Theory¶

Focus on generalization¶

Generalization error is what we really want to minimize when we train a model. Most algorithms minimize generalization error indirectly by minimizing a loss function that consists of a training loss term and additional penalty terms to discourage the models away from acquiring properties that are associated with overfitting (e.g., L1 weight norms, L2 weight norms).

Rigorous trade-offs between training loss and complexity¶

How do we know what model properties to avoid? Currently, these usually come from practical experience or industry-accepted best practices. While this has worked well so far, we would like to minimize the generalization error in a more principled way.

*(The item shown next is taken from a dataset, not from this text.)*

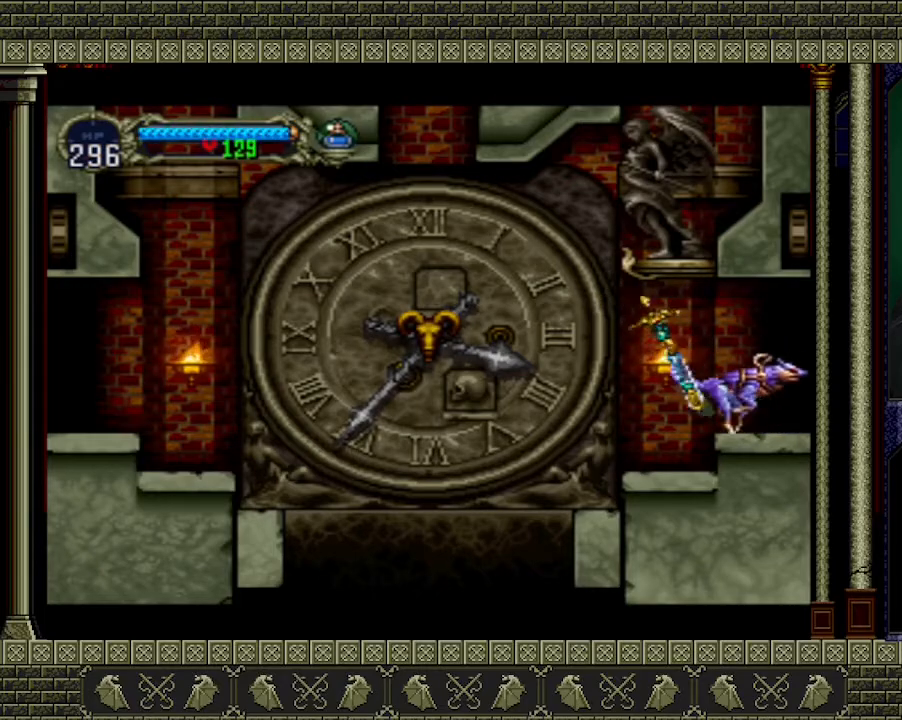
{"buttons": [], "left_stick": "right", "events": [[100, "left_stick", "down"], [300, "left_stick", "right"], [333, "X", "down"], [433, "X", "up"]]}
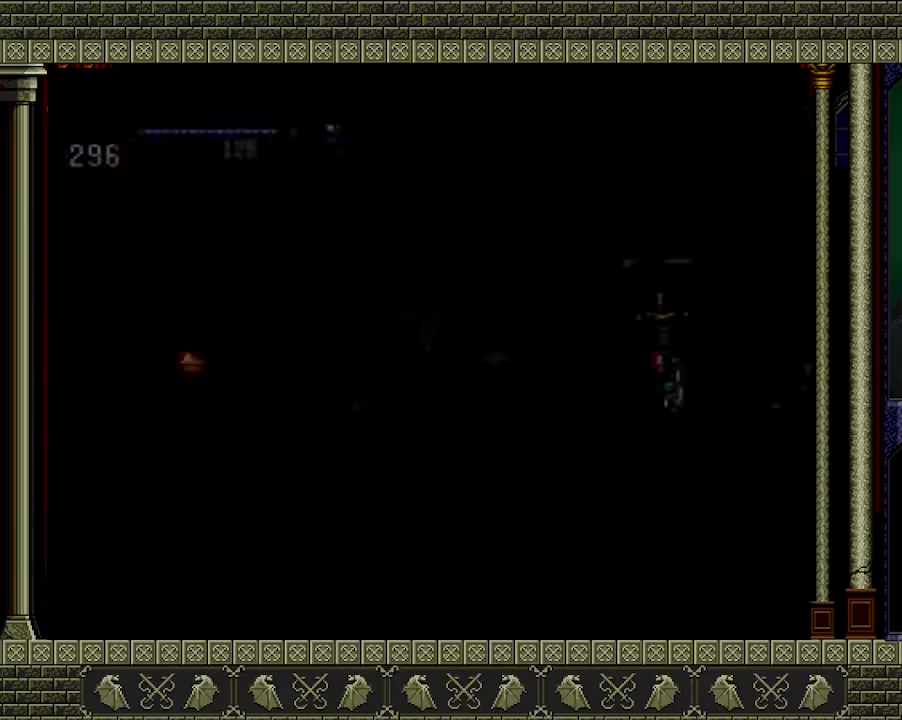
{"buttons": [], "left_stick": "right", "events": []}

AdaNet’s approach is to minimize a theoretical upper bound on generalization error, proven in the DeepBoost paper [Cortes et al. ‘14]:

$$R(f) \leq \widehat{R}{S, \rho}(f) + \frac{4}{\rho} \sum{k = 1}^{l} \big | \mathbf{w} _k \big |_1 \mathfrak{R}_m(\widetilde {\cal H}_k) + \widetilde O\Big(\frac{1}{\rho} \sqrt{\frac{\log l}{m}}\Big)$$

This generalization bound allows us to make an apples-to-apples comparison between the complexities of models in an ensemble and the overall training loss – allowing us to design an algorithm that makes this trade-off in a rigorous manner.

Other key insights¶

Convex combinations can’t hurt. Given a set of already-performant and uncorrelated base learners, one can take a linear combination of them with weights that sum to 1 to obtain an ensemble that outperforms the best among those base learners. But even though this ensemble has more trainable parameters, it does not have a greater tendency to overfit.
De-emphasize rather than discourage complex models. If one combines a few base learners that are each selected from a different function class (e.g., neural networks of different depths and widths), one might expect the tendency to overfit to be similar to that of an ensemble comprised of base learners selected from the union of all the function classes. Remarkably, the DeepBoost bound shows that we can actually do better, as long as the final ensemble is a weighted average of model logits where each base learner’s weight is inversely proportional to the Rademacher complexity of its function class, and all the weights in the logits layer sum to 1. Additionally, at training time, we don’t have to discourage the trainer from learning complex models – it is only when we consider the how much the model should contribute to the ensemble do we take the complexity of the model into account.
Complexity is not just about the weights. The Rademacher complexity of a neural network does not simply depend on the number of weights or the norm of its weights – it also depends on the number of layers and how they are connected. An upper bound on the Rademacher complexity of neural networks can be expressed recursively [Cortes et al. ‘17], and applies to both fully-connected and convolutional neural networks, thus allowing us to compute the complexity upper-bounds of almost any neural network that can be expressed as a directed-acyclic graph of layers, including unconventional architectures such as those found by NASNet [Zoph et al. ‘17]. Rademacher complexity is also data-dependent, which means that the same neural network architecture can have different generalization behavior on different data sets.

AdaNet loss function¶

Using these insights, AdaNet seeks to minimize the generalization error more directly using this loss function:

$$\begin{align*} &F\left ( w \right ) = \frac{1}{m} \sum_{i=1}^{m} \Phi \left (\sum_{j=1}^{N}w_jh_j(x_i), y_i \right ) + \sum_{j=1}^{N} \left (\lambda r(h_j) + \beta \right )\left | w_j \right |\ &\text{where }w_j \text{ is the weight of model } j \text{’s contribution to the ensemble,}\ &h_j \text{ is model } j,\ &\Phi \text{ is the loss function,}\ &r(h_j) \text{ is model } j\text{’s complexity, and}\ &\lambda \text{ and } \beta \text{ are tunable hyperparameters.} \end{align*}$$

By minimizing this loss function, AdaNet is able to combine base learners of different complexities in a way that generalizes better than one might expect from the total size of the base learners.